ILS & cat bond portfolio “strategically important” to AP3

by Artemis on April 13, 2016

AP3, also known as The Third Swedish National Pension Fund and one of the five managing Swedish state pension system assets, manages approximately 2.7bn Krona ($335m) of insurance-linked securities (ILS) and catastrophe bond investments, which it calls “a strategically important” piece of its portfolio.

AP3 managed a huge 303 billion SEK ($37.2bn) at the end of 2015, with 55.5 billion SEK in alternative investments, including the insurance-linked securities (ILS) mandates and portfolio. The ILS component amounts to around 2.7bn Krona, approximately $335m or just under 1% of the total pension fund capital.

This ILS assets managed figure is up around 50% from 1.8bn SEK at the end of 2014, but still below the much larger allocation that AP3 had in ILS a few years ago. The downsizing of the allocation was a response to rates, but 2015 has clearly provided more opportunities for the pension fund, enabling it to increase its assets in ILS again.

Seen as strategically important by AP3, these alternatives, such as ILS, enable the pension fund to target absolute return while also benefiting from diversification and low-correlation, versus the equity components of its portfolio.

Bengt Hellström, AP3 Head of Alternative Investments, explained; “They are investments that generate stable returns over time – returns that are not dependent on the same factors that determine the performance of our other important asset classes like equities and bonds. Alternative investments are about diversifying portfolio risk and generating the best possible returns for the pension system.”

Insurance-linked investments, such as ILS fund allocations, catastrophe bonds and other vehicles such as reinsurance sidecars, as well as being a return driver these provide AP3 with a mechanism to “achieve low correlation with total risk.”

For major pension funds of the world, this is becoming an increasingly important goal, especially since the volatile financial and equity market conditions of late 2015. There is a growing interest in increasing the size of absolute return and alternative portfolio allocations among major institutional investors, something the ILS and reinsurance market would be wise to keep an eye on.

AP3 has been investing in insurance, climate and weather related securities, as it terms them, since 2008, seeing them as a way to help make the pension fund’s returns more stable over time, as well as benefiting from the low correlation.

The investments include both catastrophe bonds and weather derivatives and AP3 was the first investor in Sweden to target those instruments, since which it has built a team and developed relationships with universities and research institutions.
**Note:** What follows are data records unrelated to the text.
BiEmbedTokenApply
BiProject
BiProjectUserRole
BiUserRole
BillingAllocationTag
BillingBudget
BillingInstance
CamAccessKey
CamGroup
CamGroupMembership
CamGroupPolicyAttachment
AP3 has clearly become quite sophisticated in its allocation to ILS, saying that it continuously monitors climate factors such as El Nino “because it affects hurricane activity in the Pacific and Atlantic oceans and has a bearing on our risk and returns.”

AP3 considers ILS both “strategic and long-term” as an asset class, recognising that it will benefit in years where losses are light but also that there are risks of major losses when large catastrophe events occur.

“These losses are unavoidable and part of the underlying investment strategy. The key point is that, over time, the investments are expected to deliver positive returns,” AP3’s annual report explains. A sensible approach to the ILS asset class.

Insurance and reinsurance linked investments are part of AP3’s strategy to invest in assets that can provide a buffer against financial market volatility. ILS is seen as one way to help stabilise the returns of the pension fund, particularly in the event of volatility in equity markets.

“This strategy looked attractive on the drawing board 10 years ago. And looking back, we can see that the returns have exceeded our expectations,” commented Mårten Lindeborg, AP3 CIO.

And AP3 has seen its ILS investments perform as expected, providing a very attractive return while the low correlation and diversification has been as expected.

“Fundamentally we know that natural disasters are not caused by political decisions or changing economic cycles. If we look back historically, this portfolio has demonstrated a very low correlation with the equity market and still generated a positive return every year at an annual average of 9.7%,” explained Dan Bergman, AP3 portfolio manager.